De eerste vermelding van de tomaat is uit 1544. Die is niet van een Spaanse maar van een Italiaanse botanicus, Pietro Andrea Matthioli. Die weet te melden dat tomaten in de volksmond toen al pomi d’oro heten. Zo snel kan ’t proces van ontlenen en ’t bedenken van een eigen naam blijkbaar soms in z’n werk gaan. Pomodoro betekent ‘gouden appel’ en dat zou wel eens te maken kunnen hebben met ’t feit dat de vroegste tomaten geel van kleur waren. Door kruisen en selecteren is de tomaat tenslotte rood geworden. Wat ook veranderd is in ’t Italiaans is de naam zelf. Eerst was ’t pomi d’oro ‘appels van goud’, tegenwoordig wordt er pomodori ‘goudappels’ gezegd.
De verspreiding van namen van planten (en andere concrete zaken) gaat volgens een eenvoudig proces in z’n werk, namelijk zo: iemand komt aanzetten met bijvoorbeeld nieuwe vruchten en hij zegt dat dat tomaten zijn. De ontvanger neemt dat over en geeft dat op zijn beurt weer door. Zo gaan naam en vrucht zich steeds verder verspreiden en vaak op een enorm grote schaal. Dat is te zien op bijgaand kaartje.
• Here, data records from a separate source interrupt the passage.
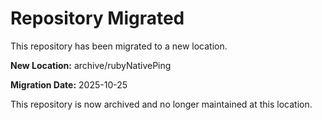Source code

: # Repository Migrated

This repository has been migrated to a new location.

**New Location:** archive/rubyNativePing

**Migration Date:** 2025-10-25

This repository is now archived and no longer maintained at this location.
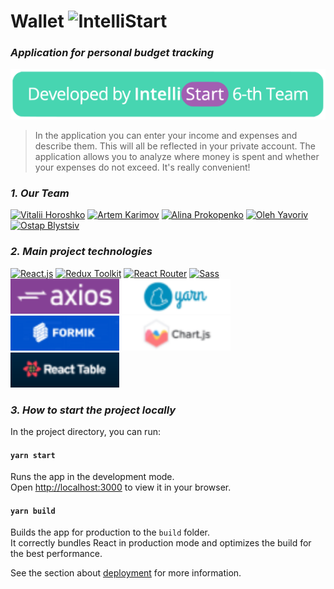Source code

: # Wallet ![IntelliStart](https://raw.githubusercontent.com/vitaliihoroshko/intellistart-wallet/957c0227321d861c1c8a049a5aa0743646ee68c1/src/assets/images/wallet-logo.svg)

### _Application for personal budget tracking_

[![IntelliStart](https://raw.githubusercontent.com/vitaliihoroshko/cv-page/9668ed322e1a02652a90543b0534dfa4d700ec27/img/team-logo.svg)](https://intellistart.intellias.ua/)

> In the application you can enter your
> income and expenses and describe them.
> This will all be reflected in your private account.
> The application allows you to analyze where money is spent
> and whether your expenses do not exceed. 
> It's really convenient!
### _1. Our Team_

[![Vitalii Horoshko](https://avatars.githubusercontent.com/u/86407713?s=150&v=4)](https://github.com/vitaliihoroshko)
[![Artem Karimov](https://avatars.githubusercontent.com/u/89943101?s=150&v=4)](https://github.com/artemkarimov)
[![Alina Prokopenko](https://avatars.githubusercontent.com/u/35927892?s=150&v=4)](https://github.com/achkvch)
[![Oleh Yavoriv](https://avatars.githubusercontent.com/u/73217391?s=150&v=4)](https://github.com/OlehYavoriv)
[![Ostap Blystsiv](https://avatars.githubusercontent.com/u/64735439?s=150&v=4)](https://github.com/ostUp)

### _2. Main project technologies_

[![React.js](https://img.shields.io/badge/React-20232A?style=for-the-badge&logo=react&logoColor=61DAFB)](https://reactjs.org/) [![Redux Toolkit](https://img.shields.io/badge/Redux-Toolkit-593D88?style=for-the-badge&logo=redux&logoColor=white)](https://redux-toolkit.js.org/) [![React Router](https://img.shields.io/badge/React_Router-CA4245?style=for-the-badge&logo=react-router&logoColor=white)](https://reactrouter.com/) [![Sass](https://img.shields.io/badge/Sass-CC6699?style=for-the-badge&logo=sass&logoColor=white)](https://sass-lang.com/)
[![Axios](https://raw.githubusercontent.com/vitaliihoroshko/cv-page/ecdddc3a1718d8e099de1e61d01869ce585ad3eb/img/axios-logo.svg)](https://axios-http.com/) [![Yarn](https://raw.githubusercontent.com/vitaliihoroshko/cv-page/ecdddc3a1718d8e099de1e61d01869ce585ad3eb/img/yarn-logo.svg)](https://yarnpkg.com/) [![Formik](https://raw.githubusercontent.com/vitaliihoroshko/cv-page/ecdddc3a1718d8e099de1e61d01869ce585ad3eb/img/formik-logo.svg)](https://formik.org/) [![Chart.js](https://raw.githubusercontent.com/vitaliihoroshko/cv-page/ecdddc3a1718d8e099de1e61d01869ce585ad3eb/img/chart.js-logo.svg)](https://www.chartjs.org/) [![React Table](https://raw.githubusercontent.com/vitaliihoroshko/cv-page/ecdddc3a1718d8e099de1e61d01869ce585ad3eb/img/react-table-logo.svg)](https://react-table.tanstack.com/)

### _3. How to start the project locally_

In the project directory, you can run:

#### `yarn start`

Runs the app in the development mode.\
Open [http://localhost:3000](http://localhost:3000) to view it in your browser.

#### `yarn build`

Builds the app for production to the `build` folder.\
It correctly bundles React in production mode and optimizes the build for the best performance.

See the section about [deployment](https://facebook.github.io/create-react-app/docs/deployment) for more information.
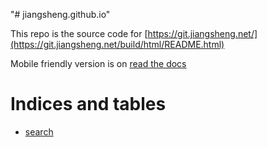 "# jiangsheng.github.io" 

This repo is the source code for [https://git.jiangsheng.net/](https://git.jiangsheng.net/build/html/README.html)

Mobile friendly version is on [read the docs](https://jiangsheng.readthedocs.io/en/latest/README.html)

Indices and tables
==================
* [search](build/html/search.html)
Soms kun je de gang van zaken wat preciezer nagaan. In Polen bijvoorbeeld, waar pomidor gezegd wordt, is de tomaat met zijn Italiaanse benaming ingevoerd door koningin Bona Sforza. Ze was de dochter van de hertog van Milaan en ze trouwde in 1518 met Sigismund I, koning van Polen. Ze had problemen met de Poolse keuken en besloot daarom de groenten te laten telen die ze kende uit haar geboorteland. Daar zou de tomaat deel van kunnen hebben uitgemaakt.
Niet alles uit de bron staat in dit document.